Raw records
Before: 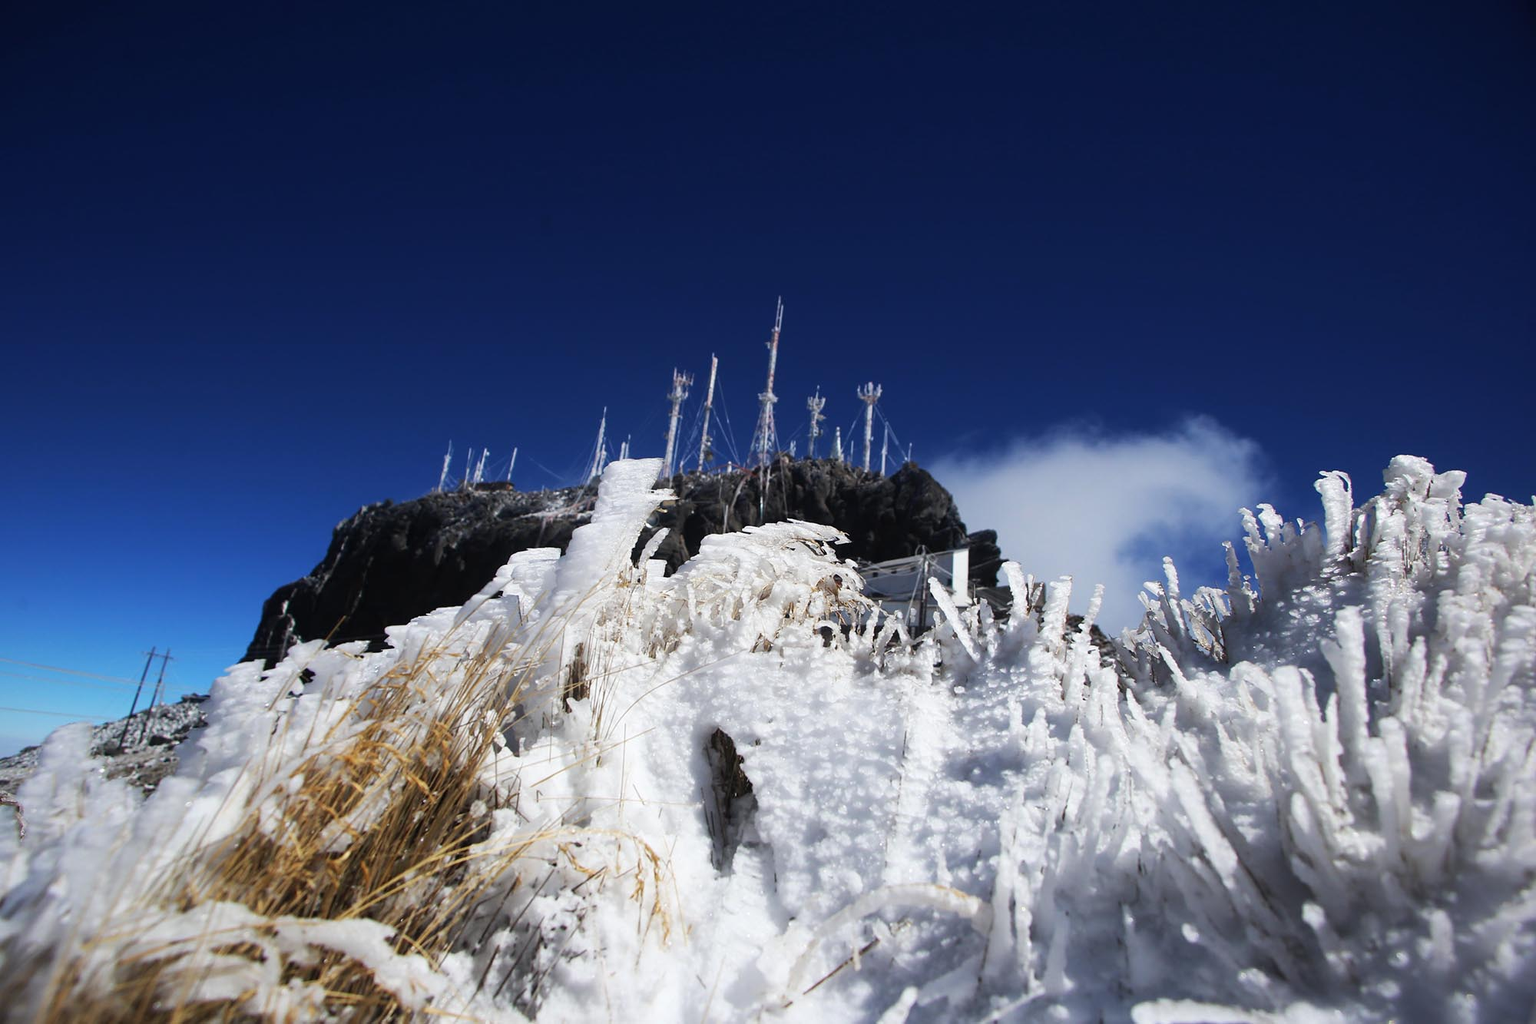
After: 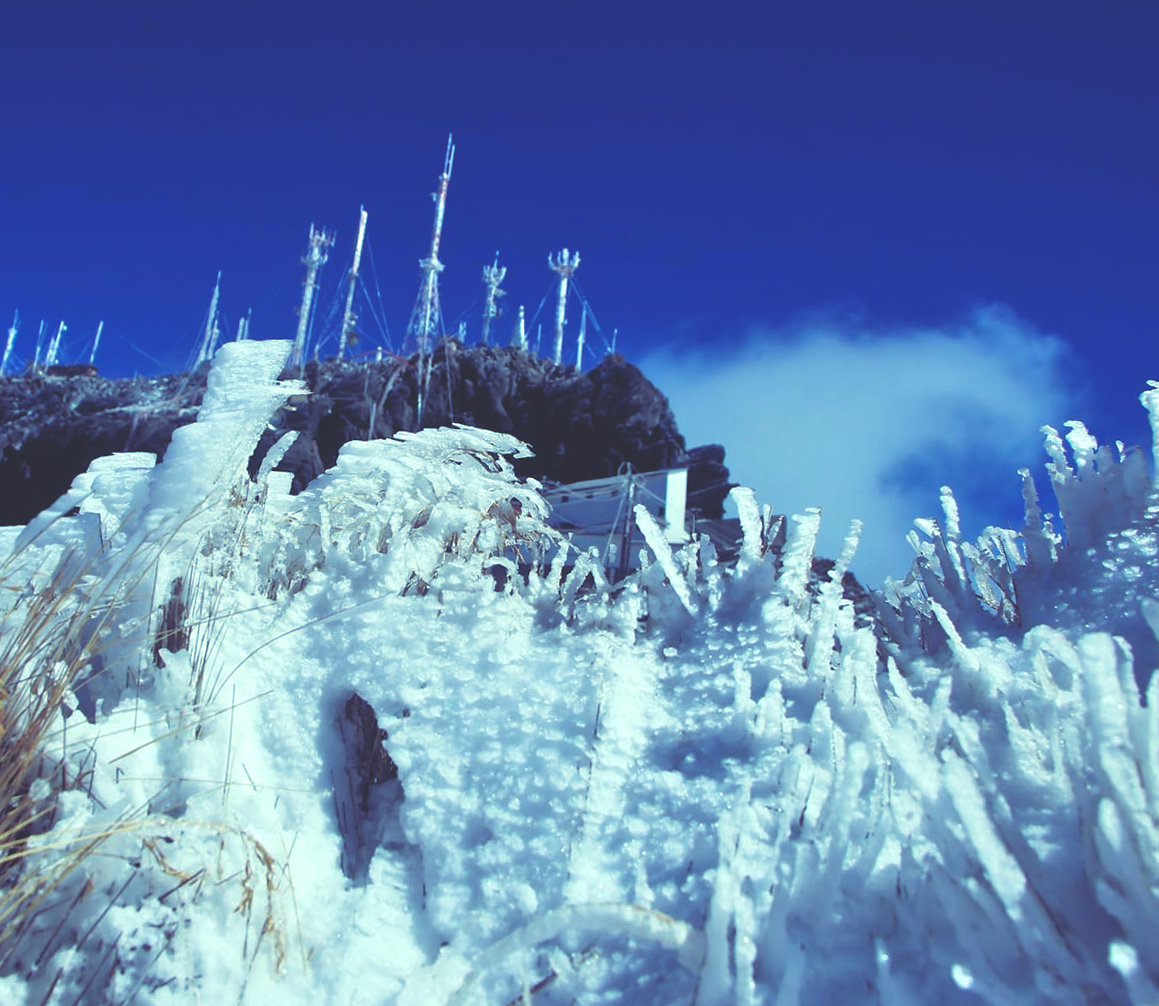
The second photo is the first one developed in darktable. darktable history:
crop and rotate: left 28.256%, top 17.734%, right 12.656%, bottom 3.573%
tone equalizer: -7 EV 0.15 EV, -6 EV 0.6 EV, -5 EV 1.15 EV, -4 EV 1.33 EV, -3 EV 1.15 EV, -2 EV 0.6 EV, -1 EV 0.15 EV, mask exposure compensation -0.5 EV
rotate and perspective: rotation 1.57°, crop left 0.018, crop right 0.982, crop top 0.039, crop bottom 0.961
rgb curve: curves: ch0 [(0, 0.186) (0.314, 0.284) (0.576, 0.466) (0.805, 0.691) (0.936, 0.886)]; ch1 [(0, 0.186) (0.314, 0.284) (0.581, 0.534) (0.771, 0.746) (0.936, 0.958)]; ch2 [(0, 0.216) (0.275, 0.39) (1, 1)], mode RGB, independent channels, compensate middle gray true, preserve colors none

Job
Edit the rows from the start up to and including the line with "rotate and perspective: rotation" by putting "crop & rotate" in place of "crop and rotate" and keeping everything else unchanged. Give only those lines, without the pictures.

Full solution
Before: 
After: 
The second photo is the first one developed in darktable. darktable history:
crop & rotate: left 28.256%, top 17.734%, right 12.656%, bottom 3.573%
tone equalizer: -7 EV 0.15 EV, -6 EV 0.6 EV, -5 EV 1.15 EV, -4 EV 1.33 EV, -3 EV 1.15 EV, -2 EV 0.6 EV, -1 EV 0.15 EV, mask exposure compensation -0.5 EV
rotate and perspective: rotation 1.57°, crop left 0.018, crop right 0.982, crop top 0.039, crop bottom 0.961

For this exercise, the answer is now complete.